To help pay for the remainder of the purchase price, which is set at $845,000, the trust has asked the town to pay almost $282,000.
In a letter to the council, CELT Executive Director Cynthia Krum said the town contributed $250,000 to the $750,000 purchase price of Robinson Woods I in December 2000, and again contributed $350,000 toward the $1.1 million purchase of Robinson Woods II in November 2012.
She added that the planned closing date of the latest purchase is Oct. 31, 2018, but there is a possibility to extend that to April 30, 2019, if “certain requirements are satisfied.”
According to the trust, purchasing the parcel of land on Shore Road, referred to as Robinson Woods III, will ensure its fields and trails are preserved and remain open to the public.
At nearly 200 acres, the extended preserve will create the largest area of conserved land in Cape Elizabeth.
Councilors postponed final approval of proposed amendments to the town’s dog ordinance to Jan. 8, pending clarification of wording that would ban off-leash dogs from multi-purpose athletic fields at Fort Williams Park between April 1 and Nov. 1.

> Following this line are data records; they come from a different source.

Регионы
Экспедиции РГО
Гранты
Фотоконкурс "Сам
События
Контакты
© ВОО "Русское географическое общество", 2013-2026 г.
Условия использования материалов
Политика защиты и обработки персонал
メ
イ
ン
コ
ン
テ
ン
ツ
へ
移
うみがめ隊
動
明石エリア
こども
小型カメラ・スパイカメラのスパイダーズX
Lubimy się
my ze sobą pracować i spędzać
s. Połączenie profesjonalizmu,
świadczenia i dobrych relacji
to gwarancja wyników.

Heidi Hansen, of Fowler Road, is the administrator of the Dogs of the Light Facebook page, which serves as a space for Fort Williams Park dog-walkers to communicate.

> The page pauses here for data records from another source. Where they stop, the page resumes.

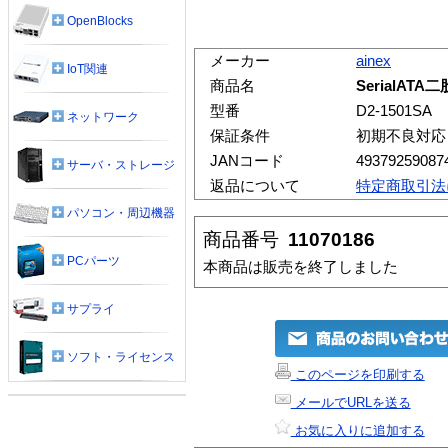
OpenBlocks
メーカー
ainex
IoT関連
商品名
SerialA
型番
D2-1501SA
ネットワーク
保証条件
初期不良対応
JANコード
49379259087
サーバ・ストレージ
返品について
特定商取引法
パソコン・周辺機器
商品番号
11070186
PCパーツ
本商品は販売を終了しました
サプライ
ソフト・ライセンス
このページを印刷する
メールでURLを送る
お気に入りに追加する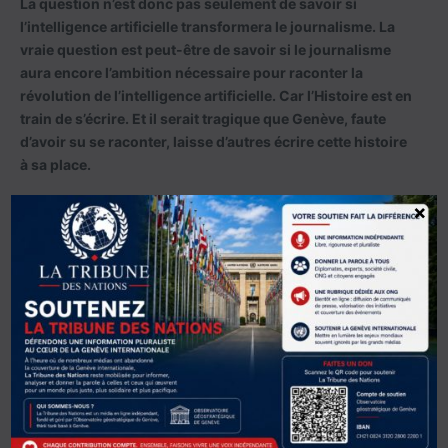
La question n’est donc pas seulement de savoir si
l’intelligence artificielle transformera le journalisme. La
vraie question est peut-être de savoir si le journalisme
aura encore l’ambition nécessaire pour raconter la
révolution de l’intelligence artificielle. Car l’Histoire est en
train de s’écrire. Et il serait tragique que Genève, faute
d’avoir su se raconter, laisse d’autres écrire cette histoire
à sa place.
×
Transparence éditoriale : La
Tribune des Nations affichera
l’empreinte de l’IA dans ses
articles
Alors que l’intelligence artificielle transforme en
profondeur le monde de l’information,
La Tribune des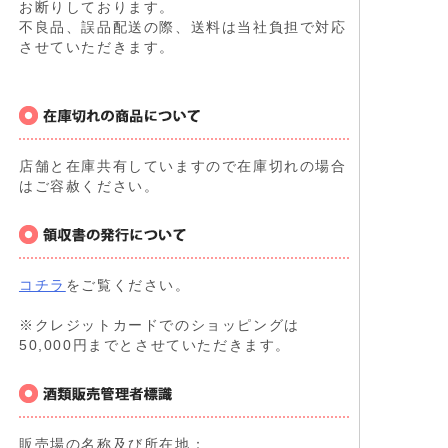
お断りしております。
不良品、誤品配送の際、送料は当社負担で対応
させていただきます。
店舗と在庫共有していますので在庫切れの場合
はご容赦ください。
コチラ
をご覧ください。
※クレジットカードでのショッピングは
50,000円までとさせていただきます。
販売場の名称及び所在地：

On Monday, Hansen said she is in favor of the ordinance change, but asked the council to clarify that the ban only applies to off-leash dogs, rather than on-leash dogs.

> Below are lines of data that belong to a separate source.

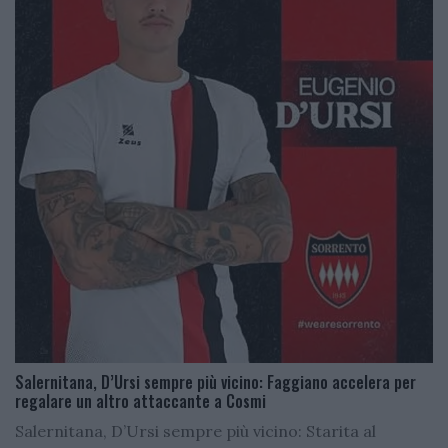
Salernitana, D’Ursi sempre più vicino: Faggiano accelera per
regalare un altro attaccante a Cosmi
Salernitana, D’Ursi sempre più vicino: Starita al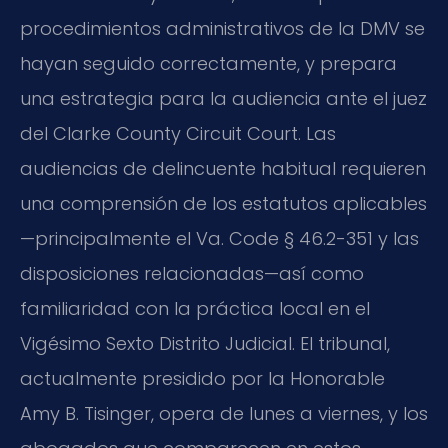
procedimientos administrativos de la DMV se
hayan seguido correctamente, y prepara
una estrategia para la audiencia ante el juez
del Clarke County Circuit Court. Las
audiencias de delincuente habitual requieren
una comprensión de los estatutos aplicables
—principalmente el Va. Code § 46.2-351 y las
disposiciones relacionadas—así como
familiaridad con la práctica local en el
Vigésimo Sexto Distrito Judicial. El tribunal,
actualmente presidido por la Honorable
Amy B. Tisinger, opera de lunes a viernes, y los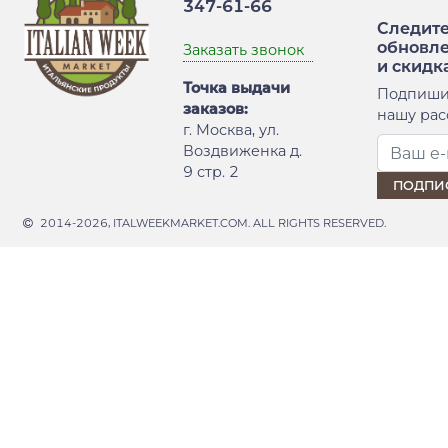
347-61-66
Следите
обновл
Заказать звонок
и скидк
Точка выдачи
Подпиши
заказов:
нашу рас
г. Москва, ул.
Воздвиженка д.
9 стр. 2
2014-2026, ITALWEEKMARKET.COM. ALL RIGHTS RESERVED.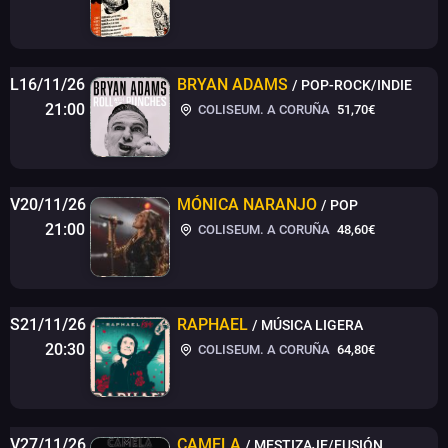
L16/11/26
BRYAN ADAMS
/ POP-ROCK/INDIE
21:00
COLISEUM. A CORUÑA
51,70€
V20/11/26
MÓNICA NARANJO
/ POP
21:00
COLISEUM. A CORUÑA
48,60€
S21/11/26
RAPHAEL
/ MÚSICA LIGERA
20:30
COLISEUM. A CORUÑA
64,80€
V27/11/26
CAMELA
/ MESTIZAJE/FUSIÓN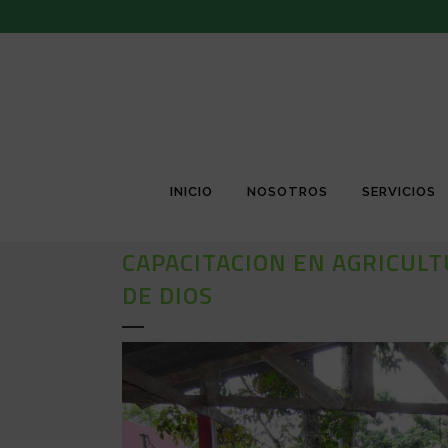
INICIO
NOSOTROS
SERVICIOS
CAPACITACION EN AGRICUL
DE DIOS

Roger Rioux of Bridlepath Way agreed with Hansen, but said he would like to see the multi-purpose fields off-limits to off-leash dogs throughout the year – a proposal endorsed by several councilors.
Fort Williams Park Committee Chairman Mark Russell said the proposed ordinance is a compromise between members who felt no dogs should have access to the fields and those who thought the town would have to find another place for dogs to play if access is removed.
In addition to the athletic fields ban, the ordinance would extend the park’s off-leash area by about 20 acres.
The council voted on Nov. 6 to hold a facilitated discussion on paper streets on Lighthouse Point Road, Surfside Avenue and Atlantic Place, and directed Town Manager Matt Sturgis to provide a proposal.
Sturgis recommended hiring Good Group Decisions to moderate the discussions and authorizing up to $2,500 from the town’s Special Committees account to fund the recommendation.
“The goal for this session would be to identify areas of agreement, disagreement, and negotiation,” Sturgis said. “The desire would be that all interested parties come to at least one of the sessions so all perspectives would be represented.”
Sturgis added that he has spoken with some parties involved in the discussion who have indicated that they are not interested in taking part in this type of forum, which he called “concerning.”
Councilor Chris Straw asked that all councilors who would appear to have a conflict of interest in the paper streets discussion disclose those and that the council vote to recuse them.
Councilors Sara Lennon, Valerie Randall, and Caitlin Jordan agreed that conflict disclosures have nothing to with the motion at hand, which was hiring a discussion facilitator.
A motion to authorize the agreement with Good Group Decisions was approved unanimously. Sturgis said the plan is to begin discussions in Febuary 2018.
A standing renewable energy committee would have five members, with three-year terms. Their duties would be to make recommendations to the council for advancing the town’s long-term environmental sustainability goals, implementing sustainable energy options, explore energy cost savings, and promote and educate the public on sustainable energy efforts and opportunities.
Councilor Patricia Jordan said the objective of the committee should be broadened, more explicit and not use “nebulous terms.”
“The work of the committee moved us in the right direction, but what we may want to do is step back at the purpose and objectives of the committee,” Jordan said.
Councilor Jamie Garvin moved to send the recommendation back to the Ordinance Committee, which was approved unanimously.
“There’s no rush on this,” he said. “Let’s get this right, not fast.”